START Source records

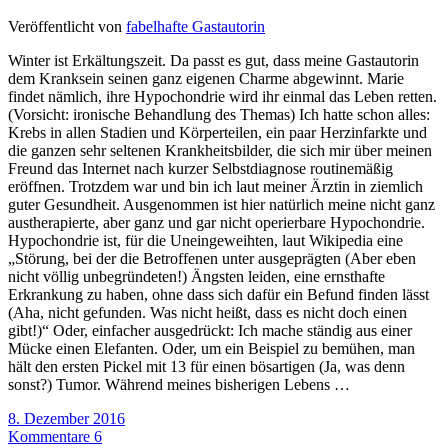
Veröffentlicht von
fabelhafte Gastautorin
Winter ist Erkältungszeit. Da passt es gut, dass meine Gastautorin
dem Kranksein seinen ganz eigenen Charme abgewinnt. Marie
findet nämlich, ihre Hypochondrie wird ihr einmal das Leben retten.
(Vorsicht: ironische Behandlung des Themas) Ich hatte schon alles:
Krebs in allen Stadien und Körperteilen, ein paar Herzinfarkte und
die ganzen sehr seltenen Krankheitsbilder, die sich mir über meinen
Freund das Internet nach kurzer Selbstdiagnose routinemäßig
eröffnen. Trotzdem war und bin ich laut meiner Ärztin in ziemlich
guter Gesundheit. Ausgenommen ist hier natürlich meine nicht ganz
austherapierte, aber ganz und gar nicht operierbare Hypochondrie.
Hypochondrie ist, für die Uneingeweihten, laut Wikipedia eine
„Störung, bei der die Betroffenen unter ausgeprägten (Aber eben
nicht völlig unbegründeten!) Ängsten leiden, eine ernsthafte
Erkrankung zu haben, ohne dass sich dafür ein Befund finden lässt
(Aha, nicht gefunden. Was nicht heißt, dass es nicht doch einen
gibt!)“ Oder, einfacher ausgedrückt: Ich mache ständig aus einer
Mücke einen Elefanten. Oder, um ein Beispiel zu bemühen, man
hält den ersten Pickel mit 13 für einen bösartigen (Ja, was denn
sonst?) Tumor. Während meines bisherigen Lebens …
8. Dezember 2016
Kommentare 6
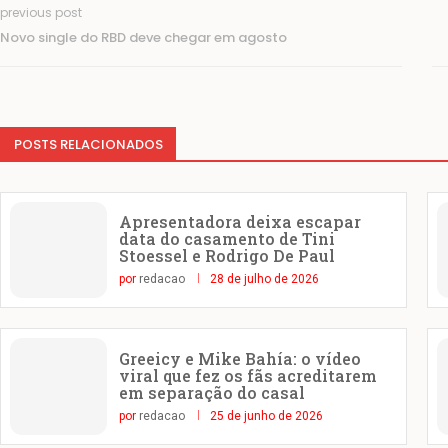
previous post
Novo single do RBD deve chegar em agosto
POSTS RELACIONADOS
Apresentadora deixa escapar
data do casamento de Tini
Stoessel e Rodrigo De Paul
por
redacao
28 de julho de 2026
Greeicy e Mike Bahía: o vídeo
viral que fez os fãs acreditarem
em separação do casal
por
redacao
25 de junho de 2026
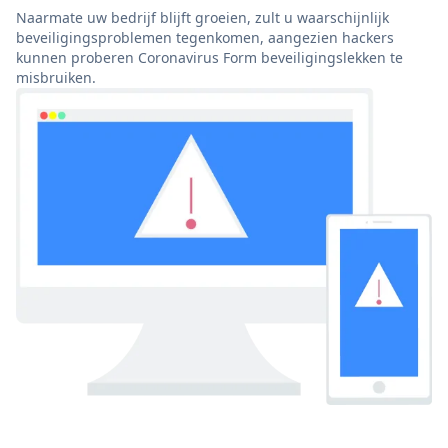
Naarmate uw bedrijf blijft groeien, zult u waarschijnlijk
beveiligingsproblemen tegenkomen, aangezien hackers
kunnen proberen Coronavirus Form beveiligingslekken te
misbruiken.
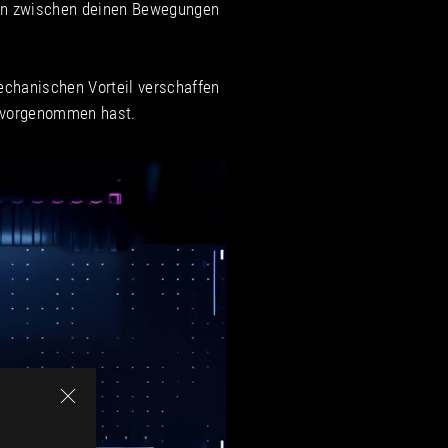
gen zwischen deinen Bewegungen
echanischen Vorteil verschaffen
ir vorgenommen hast.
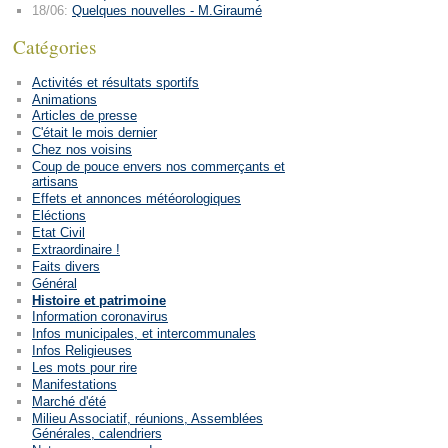
18/06:
Quelques nouvelles - M.Giraumé
Catégories
Activités et résultats sportifs
Animations
Articles de presse
C'était le mois dernier
Chez nos voisins
Coup de pouce envers nos commerçants et
artisans
Effets et annonces météorologiques
Eléctions
Etat Civil
Extraordinaire !
Faits divers
Général
Histoire et patrimoine
Information coronavirus
Infos municipales, et intercommunales
Infos Religieuses
Les mots pour rire
Manifestations
Marché d'été
Milieu Associatif, réunions, Assemblées
Générales, calendriers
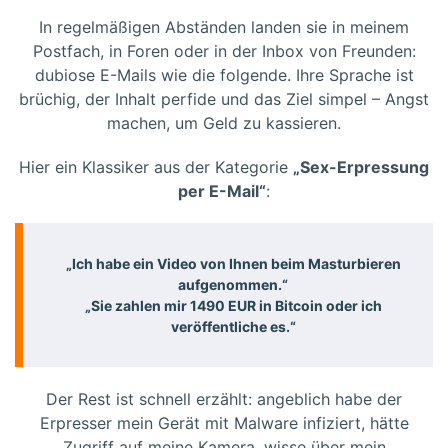
In regelmäßigen Abständen landen sie in meinem
Postfach, in Foren oder in der Inbox von Freunden:
dubiose E-Mails wie die folgende. Ihre Sprache ist
brüchig, der Inhalt perfide und das Ziel simpel – Angst
machen, um Geld zu kassieren.
Hier ein Klassiker aus der Kategorie
„Sex-Erpressung
per E-Mail“
:
„Ich habe ein Video von Ihnen beim Masturbieren
aufgenommen.“
„Sie zahlen mir 1490 EUR in Bitcoin oder ich
veröffentliche es.“
Der Rest ist schnell erzählt: angeblich habe der
Erpresser mein Gerät mit Malware infiziert, hätte
Zugriff auf meine Kamera, wisse über mein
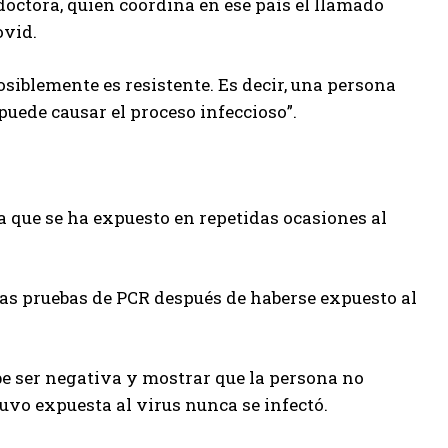
doctora, quien coordina en ese país el llamado
ovid.
siblemente es resistente. Es decir, una persona
puede causar el proceso infeccioso”.
na que se ha expuesto en repetidas ocasiones al
las pruebas de PCR después de haberse expuesto al
be ser negativa y mostrar que la persona no
tuvo expuesta al virus nunca se infectó.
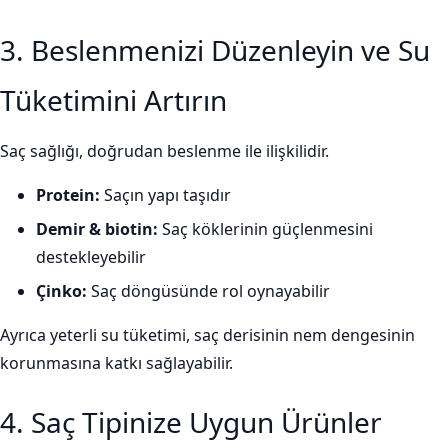
3. Beslenmenizi Düzenleyin ve Su
Tüketimini Artırın
Saç sağlığı, doğrudan beslenme ile ilişkilidir.
Protein:
Saçın yapı taşıdır
Demir & biotin:
Saç köklerinin güçlenmesini
destekleyebilir
Çinko:
Saç döngüsünde rol oynayabilir
Ayrıca yeterli su tüketimi, saç derisinin nem dengesinin
korunmasına katkı sağlayabilir.
4. Saç Tipinize Uygun Ürünler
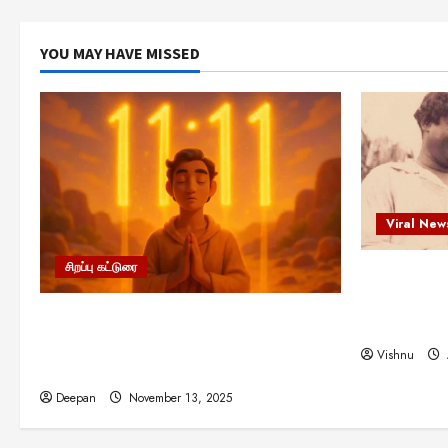
YOU MAY HAVE MISSED
Viral New
சிறப்பு கட்டுரை
எளிமையின்
என்.எஸ்.க
11:11 என்பதன் அர்த்தம் என்ன?
நினைவு நாளி
பிரபஞ்சம் உங்களுக்கு அனுப்பும் ரகசிய
Vishnu
குறியீடு இதுவாக இருக்கலாம்!
Deepan
November 13, 2025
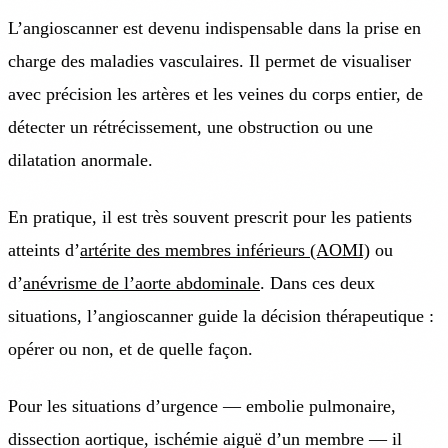
L’angioscanner est devenu indispensable dans la prise en
charge des maladies vasculaires. Il permet de visualiser
avec précision les artères et les veines du corps entier, de
détecter un rétrécissement, une obstruction ou une
dilatation anormale.
En pratique, il est très souvent prescrit pour les patients
atteints d’
artérite des membres inférieurs (AOMI)
ou
d’
anévrisme de l’aorte abdominale
. Dans ces deux
situations, l’angioscanner guide la décision thérapeutique :
opérer ou non, et de quelle façon.
Pour les situations d’urgence — embolie pulmonaire,
dissection aortique, ischémie aiguë d’un membre — il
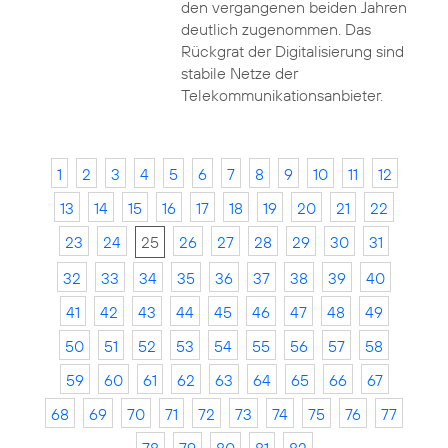
den vergangenen beiden Jahren
deutlich zugenommen. Das
Rückgrat der Digitalisierung sind
stabile Netze der
Telekommunikationsanbieter.
1
2
3
4
5
6
7
8
9
10
11
12
13
14
15
16
17
18
19
20
21
22
23
24
25
26
27
28
29
30
31
32
33
34
35
36
37
38
39
40
41
42
43
44
45
46
47
48
49
50
51
52
53
54
55
56
57
58
59
60
61
62
63
64
65
66
67
68
69
70
71
72
73
74
75
76
77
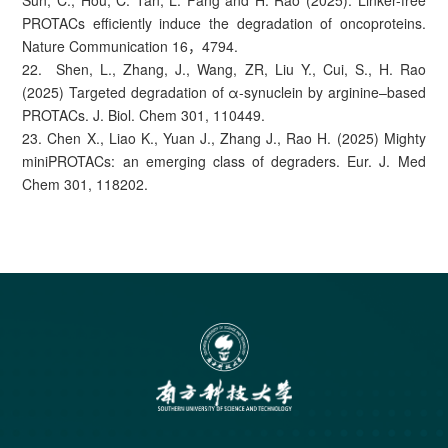
PROTACs efficiently induce the degradation of oncoproteins.
Nature Communication 16，4794.
22. Shen, L., Zhang, J., Wang, ZR, Liu Y., Cui, S., H. Rao
(2025) Targeted degradation of α-synuclein by arginine–based
PROTACs. J. Biol. Chem 301, 110449.
23. Chen X., Liao K., Yuan J., Zhang J., Rao H. (2025) Mighty
miniPROTACs: an emerging class of degraders. Eur. J. Med
Chem 301, 118202.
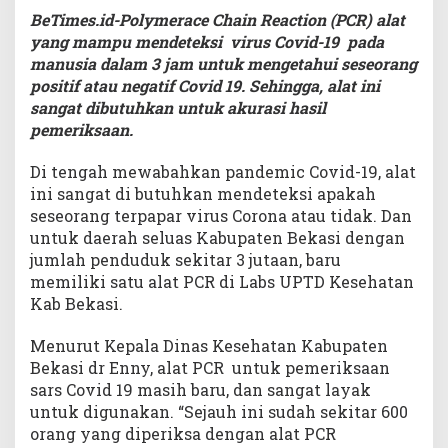
BeTimes.id-Polymerace Chain Reaction (PCR) alat
yang mampu mendeteksi virus Covid-19 pada
manusia dalam 3 jam untuk mengetahui seseorang
positif atau negatif Covid 19. Sehingga, alat ini
sangat dibutuhkan untuk akurasi hasil
pemeriksaan.
Di tengah mewabahkan pandemic Covid-19, alat
ini sangat di butuhkan mendeteksi apakah
seseorang terpapar virus Corona atau tidak. Dan
untuk daerah seluas Kabupaten Bekasi dengan
jumlah penduduk sekitar 3 jutaan, baru
memiliki satu alat PCR di Labs UPTD Kesehatan
Kab Bekasi.
Menurut Kepala Dinas Kesehatan Kabupaten
Bekasi dr Enny, alat PCR untuk pemeriksaan
sars Covid 19 masih baru, dan sangat layak
untuk digunakan. “Sejauh ini sudah sekitar 600
orang yang diperiksa dengan alat PCR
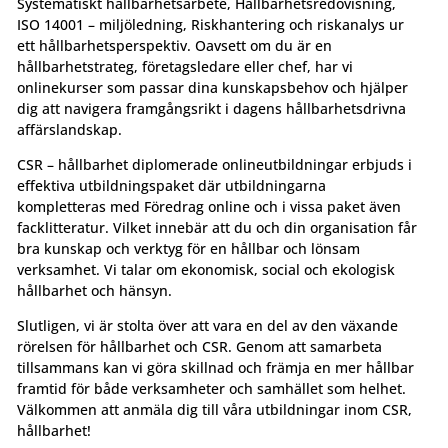
Systematiskt hållbarhetsarbete, Hållbarhetsredovisning,
ISO 14001 – miljöledning, Riskhantering och riskanalys ur
ett hållbarhetsperspektiv. Oavsett om du är en
hållbarhetstrateg, företagsledare eller chef, har vi
onlinekurser som passar dina kunskapsbehov och hjälper
dig att navigera framgångsrikt i dagens hållbarhetsdrivna
affärslandskap.
CSR – hållbarhet diplomerade onlineutbildningar erbjuds i
effektiva utbildningspaket där utbildningarna
kompletteras med Föredrag online och i vissa paket även
facklitteratur. Vilket innebär att du och din organisation får
bra kunskap och verktyg för en hållbar och lönsam
verksamhet. Vi talar om ekonomisk, social och ekologisk
hållbarhet och hänsyn.
Slutligen, vi är stolta över att vara en del av den växande
rörelsen för hållbarhet och CSR. Genom att samarbeta
tillsammans kan vi göra skillnad och främja en mer hållbar
framtid för både verksamheter och samhället som helhet.
Välkommen att anmäla dig till våra utbildningar inom CSR,
hållbarhet!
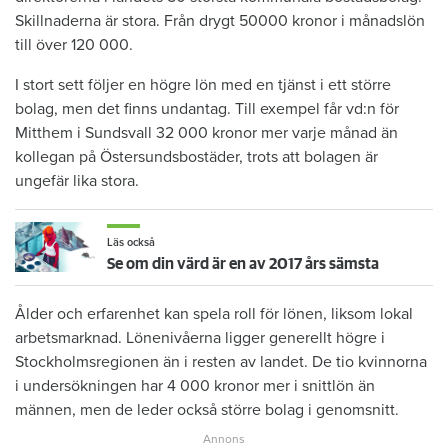
Skillnaderna är stora. Från drygt 50000 kronor i månadslön
till över 120 000.
I stort sett följer en högre lön med en tjänst i ett större
bolag, men det finns undantag. Till exempel får vd:n för
Mitthem i Sundsvall 32 000 kronor mer varje månad än
kollegan på Östersundsbostäder, trots att bolagen är
ungefär lika stora.
Läs också
Se om din värd är en av 2017 års sämsta
Ålder och erfarenhet kan spela roll för lönen, liksom lokal
arbetsmarknad. Lönenivåerna ligger generellt högre i
Stockholmsregionen än i resten av landet. De tio kvinnorna
i undersökningen har 4 000 kronor mer i snittlön än
männen, men de leder också större bolag i genomsnitt.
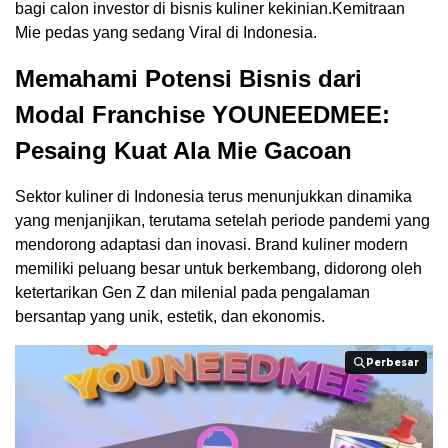
bagi calon investor di bisnis kuliner kekinian.Kemitraan
Mie pedas yang sedang Viral di Indonesia.
Memahami Potensi Bisnis dari
Modal Franchise YOUNEEDMEE:
Pesaing Kuat Ala Mie Gacoan
Sektor kuliner di Indonesia terus menunjukkan dinamika
yang menjanjikan, terutama setelah periode pandemi yang
mendorong adaptasi dan inovasi. Brand kuliner modern
memiliki peluang besar untuk berkembang, didorong oleh
ketertarikan Gen Z dan milenial pada pengalaman
bersantap yang unik, estetik, dan ekonomis.
Perbesar
Perbesar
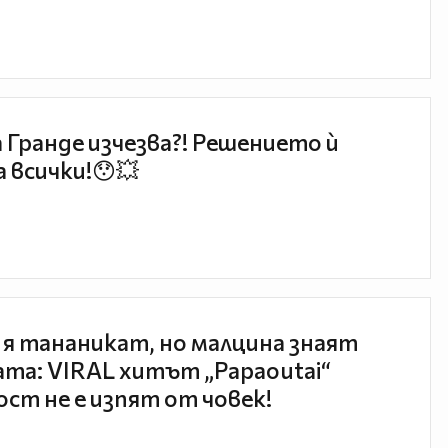
 Гранде изчезва?! Решението ѝ
 всички!😯💥
 я тананикат, но малцина знаят
та: VIRAL хитът „Papaoutai“
ст не е изпят от човек!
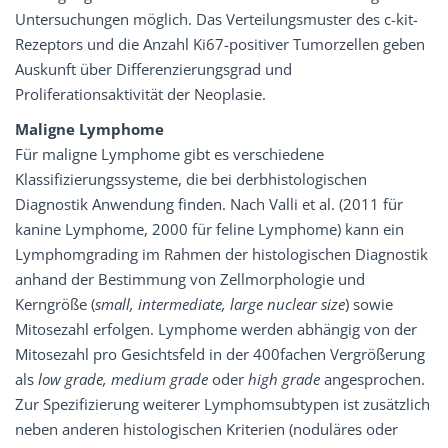
Untersuchungen möglich. Das Verteilungsmuster des c-kit-
Rezeptors und die Anzahl Ki67-positiver Tumorzellen geben
Auskunft über Differenzierungsgrad und
Proliferationsaktivität der Neoplasie.
Maligne Lymphome
Für maligne Lymphome gibt es verschiedene
Klassifizierungssysteme, die bei derbhistologischen
Diagnostik Anwendung finden. Nach Valli et al. (2011 für
kanine Lymphome, 2000 für feline Lymphome) kann ein
Lymphomgrading im Rahmen der histologischen Diagnostik
anhand der Bestimmung von Zellmorphologie und
Kerngröße (
small, intermediate, large nuclear size
) sowie
Mitosezahl erfolgen. Lymphome werden abhängig von der
Mitosezahl pro Gesichtsfeld in der 400fachen Vergrößerung
als
low grade, medium grade
oder
high grade
angesprochen.
Zur Spezifizierung weiterer Lymphomsubtypen ist zusätzlich
neben anderen histologischen Kriterien (noduläres oder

END Source records

What the exercise asks: Go through the records and count every line with the word "über"; the answer is the number alone.

Response to this task: 3